Time to depreciate your wallet

I just returned from the Associated Equipment Distributors (AED) meeting in beautiful downtown Houston. Great place, great weather and great show.

The members are more upbeat this year expecting improvement in sales and rentals as well as margin improvement. It may not be double-digit growth, but growth it will be.

OEM’s as well as dealers keep getting more creative about how they deliver more value in exchange for a customers’ money. More training, extended warranty and even some maintenance similar to what you see on the auto commercials. These “extras” pertain to all units being sold whether they go to a customer or a dealer’s rental fleet.

I keep reading how rental should be the preferred method of utilizing equipment. OEM’s and dealers both review and analyze the cost to own and operate equipment and then compare those results against customers costs and only in unique situations is it cheaper to own. Doing a detailed analysis helps customers recognize what they have not been including in their costs, which in most cases tips the analysis in favor of renting.

A big part of the cost to own and operate includes both interest expense on the note or lease and the tax depreciation allowed, both of which reduce taxable income and help fund the purchase of the unit. This was especially true using Bonus Depreciation when you purchase new equipment, and the Section 179 allowance for both the purchase of both new and used equipment.

Currently interest expense is quite manageable and really not part of the cost/benefit equation. Depreciation expense and Sec 179 allowances, on the other hand, are both significant if you have taxable income you can reduce using either the 179 allowance or the depreciation. But what if depreciation deductions materially decrease and the Sec 179 virtually disappears, would that significantly have an impact on a buying decision? You bet it does.

As you have probably been hearing Congress would like to update the tax code and reduce corporate tax rates to 23%. Consequently, the Senate Finance Committee rolled out the changes they would like to see, and for equipment dealers there is not much to cheer about.

And if you own a flow-through entity it is twice as bad because although they will reduce the corporate rate to 23% they did nothing to have flow-through corporate rates reduced to a similar percentage. The thought process was to eliminate a number of “special” tax deductions to pay for the rate reduction, but as of now all they did was eliminate deductions and add to the taxable income of those of you in the 39% bracket.

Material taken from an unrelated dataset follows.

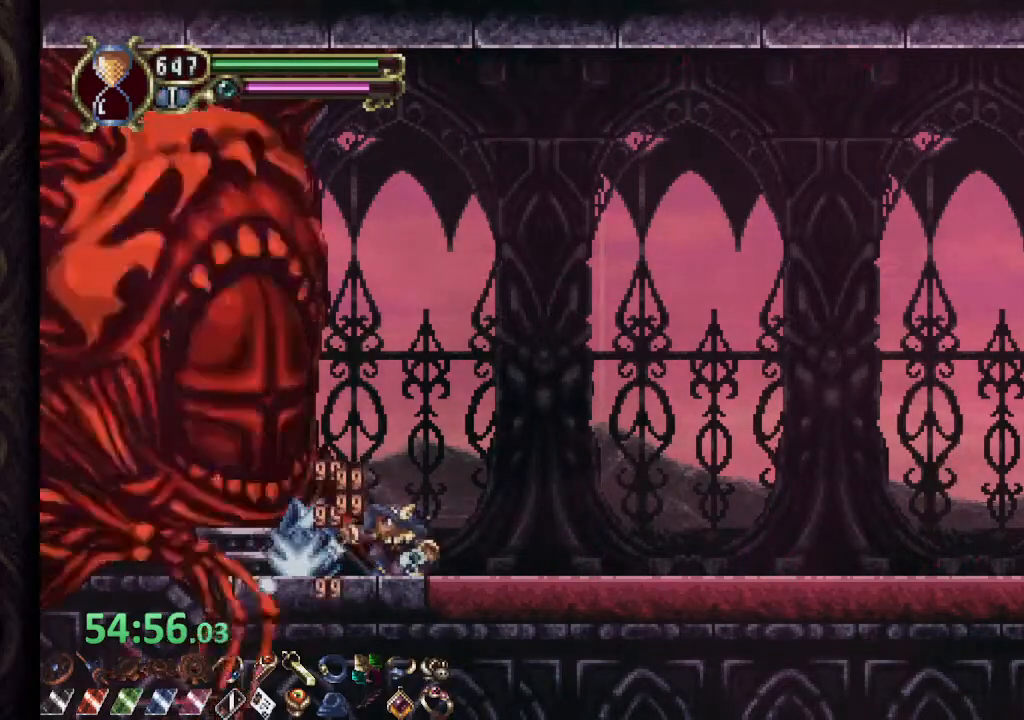
{"buttons": [], "left_stick": "down", "right_stick": "center", "events": [[67, "L2", "down"], [133, "R2", "down"], [183, "SQUARE", "down"], [200, "L2", "up"], [233, "R2", "up"], [233, "SQUARE", "up"], [267, "SQUARE", "down"], [367, "SQUARE", "up"]]}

Assets will now be placed in a pool with an annual depreciation percentage applied to the balance in the pool account at year-end.  Your type of equipment falls into Pool 2 or the 18% depreciation rate pool. For example, if you add $1000 to your fixed asset pool and that is the only asset in the pool you will depreciate the asset down by $180 at the end of year one. If nothing else changes the $1000 asset is worth $820 at the beginning of year two and also at the end of year two where it is depreciated another 18% (850 X 18% = 153) which now reduces the tax basis to $697 at the end of year two……and so on.

Do you get what is going on? Using this pooling method means you will never fully depreciate the asset for tax purposes until you sell it and offset the sales proceeds against whatever balance remains in the pool at that time. Canada uses this pooling method and one of their equipment associations recently inquired if we could help them put together a paper supporting five-year straight-line deprecation.

The example I used accounted for one unit in the pool. If you now assume you add and subtract units to the pool every year and then calculate the 18% deprecation figure you can estimate what it will cost you if this program is proposed and passed. Look at it this way….

Pool bal at year-end= Prior year pool bal + adds- sales- depreciation.

As long as the pool balance has a positive balance there is no gain to pay tax on as a result of selling a unit. And if that is true you received the benefit of a like-kind exchange transaction without going through the LKE process. Only when the pool value turns negative do you pay tax on the negative amount and then add it back to make the pool value zero again.

The one good thing of this proposal is Sec 179 allowance is $1,000,000 but with a limit of $2,000,000; meaning if you buy $1,000,000 in total you get to use the allowance if have taxable income to absorb it. But if you buy $3,000,000 of equipment you get a zero 179 allowance because the difference over $2,000,000 offsets the $1,000,000 dollar for dollar over $2,000,000. In short, this 179 benefit is designed for small business. To summarize, you can purchase up to $2,000,000 of equipment without losing any of the Section 179 available.

If this proposal passes, your business will require more balance sheet management to avoid unexpected tax bills. And don’t forget we are talking about your tax books and not your accounting books.  

One last word of caution …do not forget about the units depreciated using Bonus which have little or no tax basis left. Sell a bunch of those and your pool may turn negative.

This Senate Finance Committee discussion is only draft at this time but gives you some idea what they are thinking about.  If you don’t like it, now is the time to raise your objections along with suggested changes to make the corporate rate and personal rate for flow-through corps the same.